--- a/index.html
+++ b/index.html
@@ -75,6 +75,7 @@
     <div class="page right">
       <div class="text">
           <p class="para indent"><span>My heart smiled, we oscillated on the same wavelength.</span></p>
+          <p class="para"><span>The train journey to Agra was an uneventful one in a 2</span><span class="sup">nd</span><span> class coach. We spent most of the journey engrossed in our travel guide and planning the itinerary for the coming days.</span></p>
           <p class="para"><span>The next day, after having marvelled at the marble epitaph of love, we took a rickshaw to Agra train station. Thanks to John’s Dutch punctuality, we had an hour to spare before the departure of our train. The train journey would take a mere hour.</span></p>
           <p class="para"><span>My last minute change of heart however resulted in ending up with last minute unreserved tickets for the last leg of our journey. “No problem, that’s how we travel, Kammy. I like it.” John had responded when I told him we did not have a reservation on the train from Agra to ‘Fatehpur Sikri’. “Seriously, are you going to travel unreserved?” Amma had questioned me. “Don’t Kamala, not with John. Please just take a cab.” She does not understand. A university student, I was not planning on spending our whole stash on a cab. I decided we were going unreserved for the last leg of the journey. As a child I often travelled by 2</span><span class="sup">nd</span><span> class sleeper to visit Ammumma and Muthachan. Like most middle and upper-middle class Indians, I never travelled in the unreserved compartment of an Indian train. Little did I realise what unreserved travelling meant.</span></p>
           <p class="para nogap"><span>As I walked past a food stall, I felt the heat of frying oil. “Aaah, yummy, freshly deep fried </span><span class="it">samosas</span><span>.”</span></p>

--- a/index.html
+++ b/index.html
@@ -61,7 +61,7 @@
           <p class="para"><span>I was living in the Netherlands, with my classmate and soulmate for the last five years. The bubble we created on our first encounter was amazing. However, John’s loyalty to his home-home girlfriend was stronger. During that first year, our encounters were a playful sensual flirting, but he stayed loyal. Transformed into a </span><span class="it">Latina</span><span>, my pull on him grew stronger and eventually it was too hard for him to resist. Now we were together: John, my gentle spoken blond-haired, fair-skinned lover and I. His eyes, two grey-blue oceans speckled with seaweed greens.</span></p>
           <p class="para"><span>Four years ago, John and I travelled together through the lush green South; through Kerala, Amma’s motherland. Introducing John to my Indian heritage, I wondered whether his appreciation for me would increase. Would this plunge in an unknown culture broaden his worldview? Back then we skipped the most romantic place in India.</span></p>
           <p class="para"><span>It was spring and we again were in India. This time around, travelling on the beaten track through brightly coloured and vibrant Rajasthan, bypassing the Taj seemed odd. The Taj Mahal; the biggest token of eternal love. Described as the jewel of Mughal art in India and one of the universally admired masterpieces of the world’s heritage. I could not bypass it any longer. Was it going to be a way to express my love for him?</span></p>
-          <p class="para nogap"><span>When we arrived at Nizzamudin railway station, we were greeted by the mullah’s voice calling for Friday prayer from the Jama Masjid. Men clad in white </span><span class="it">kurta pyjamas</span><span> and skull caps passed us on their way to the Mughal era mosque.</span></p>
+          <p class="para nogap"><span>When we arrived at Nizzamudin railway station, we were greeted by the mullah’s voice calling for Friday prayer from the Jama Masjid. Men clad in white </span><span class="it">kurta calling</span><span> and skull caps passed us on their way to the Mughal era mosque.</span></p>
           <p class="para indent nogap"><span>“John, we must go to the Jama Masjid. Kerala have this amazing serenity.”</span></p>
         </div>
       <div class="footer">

══════

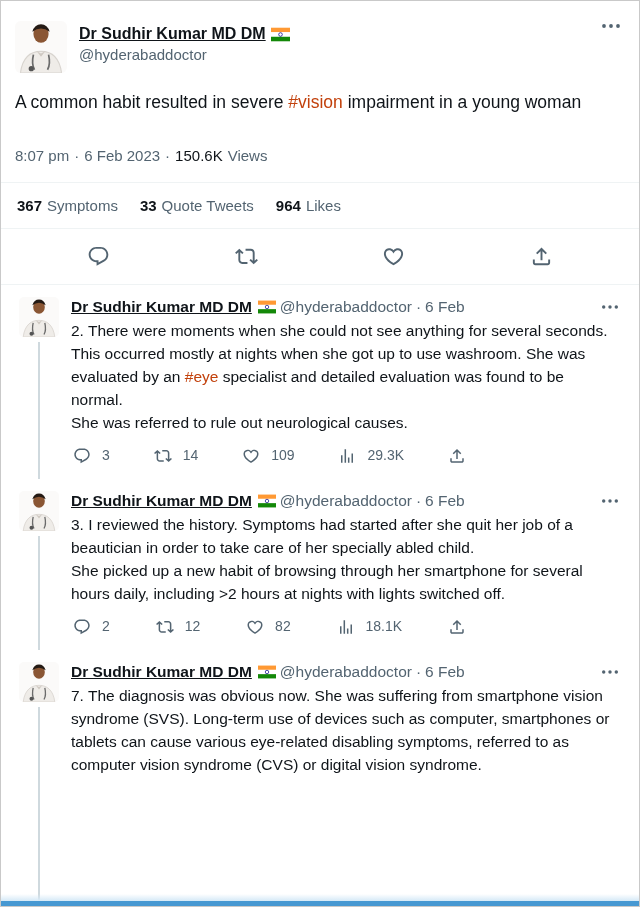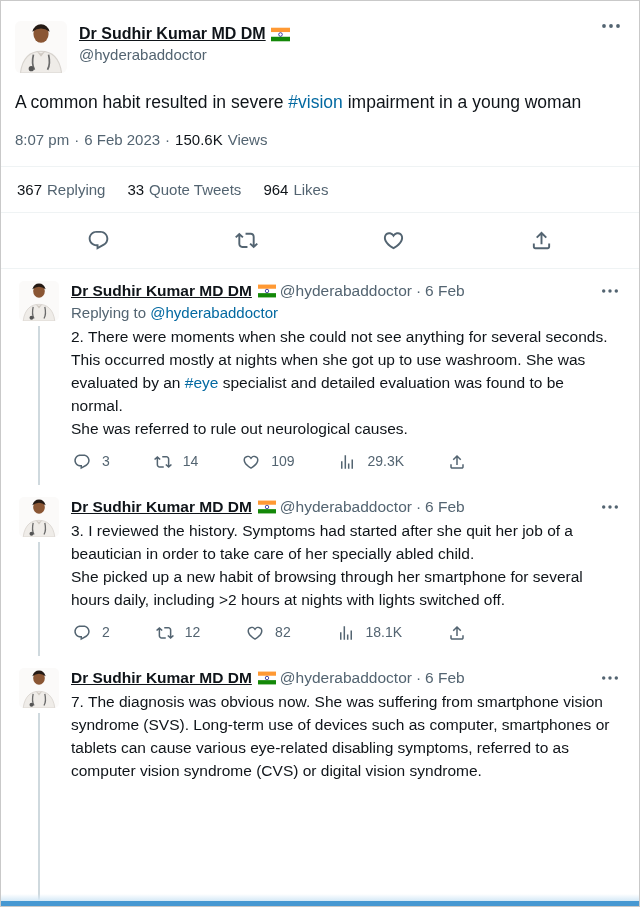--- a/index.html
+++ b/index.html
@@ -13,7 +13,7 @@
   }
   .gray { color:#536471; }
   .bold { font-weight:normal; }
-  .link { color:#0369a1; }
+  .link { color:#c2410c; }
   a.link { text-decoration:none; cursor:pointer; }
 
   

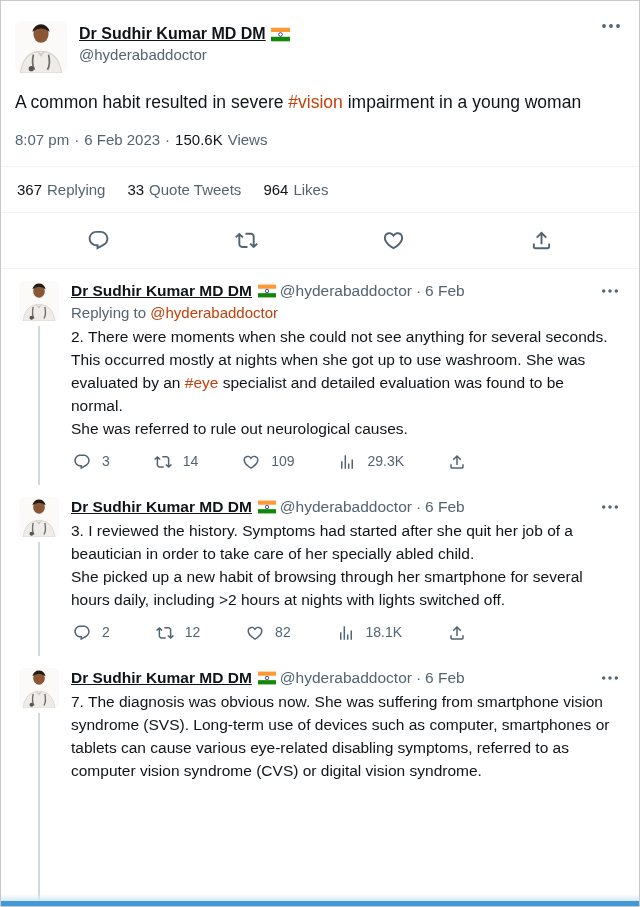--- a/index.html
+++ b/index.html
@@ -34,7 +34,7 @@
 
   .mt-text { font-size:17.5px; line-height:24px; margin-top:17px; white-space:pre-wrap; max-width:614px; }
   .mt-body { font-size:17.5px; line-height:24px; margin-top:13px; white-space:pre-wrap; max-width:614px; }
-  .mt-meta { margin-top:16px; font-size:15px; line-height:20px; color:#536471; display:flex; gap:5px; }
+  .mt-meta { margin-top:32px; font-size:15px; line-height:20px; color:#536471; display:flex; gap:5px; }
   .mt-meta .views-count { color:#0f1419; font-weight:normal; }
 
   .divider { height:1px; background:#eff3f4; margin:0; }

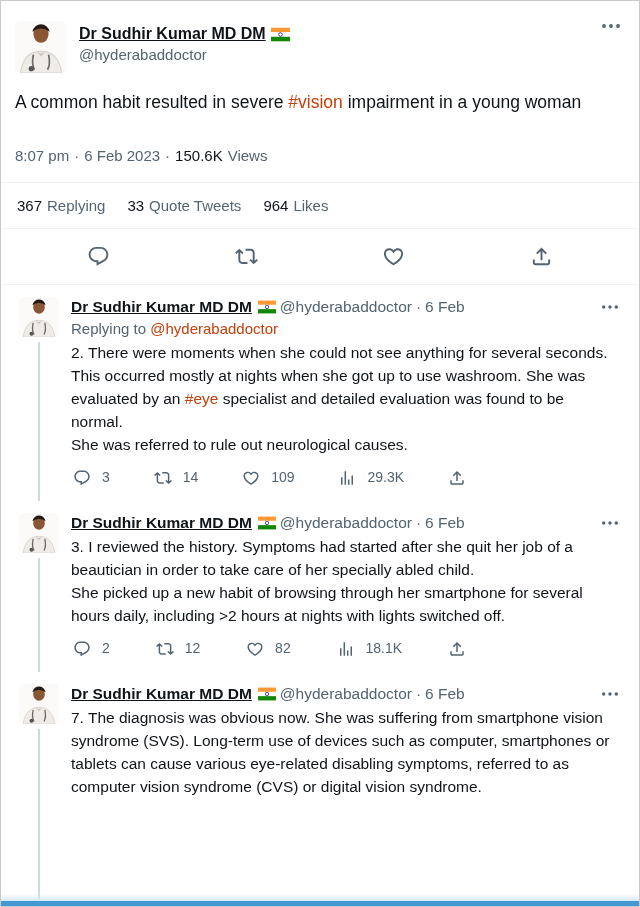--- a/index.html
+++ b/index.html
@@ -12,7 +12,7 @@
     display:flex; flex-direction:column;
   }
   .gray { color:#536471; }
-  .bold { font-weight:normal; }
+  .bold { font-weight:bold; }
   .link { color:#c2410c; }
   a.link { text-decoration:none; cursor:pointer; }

══════

• [Work instruction]: Wherever the word "heart" appears in the listing above, copy that line.

• [Answer below]:
           <p class="para indent"><span>My heart smiled, we oscillated on the same wavelength.</span></p>
           <p class="para"><span>My last minute change of heart however resulted in ending up with last minute unreserved tickets for the last leg of our journey. “No problem, that’s how we travel, Kammy. I like it.” John had responded when I told him we did not have a reservation on the train from Agra to ‘Fatehpur Sikri’. “Seriously, are you going to travel unreserved?” Amma had questioned me. “Don’t Kamala, not with John. Please just take a cab.” She does not understand. A university student, I was not planning on spending our whole stash on a cab. I decided we were going unreserved for the last leg of the journey. As a child I often travelled by 2</span><span class="sup">nd</span><span> class sleeper to visit Ammumma and Muthachan. Like most middle and upper-middle class Indians, I never travelled in the unreserved compartment of an Indian train. Little did I realise what unreserved travelling meant.</span></p>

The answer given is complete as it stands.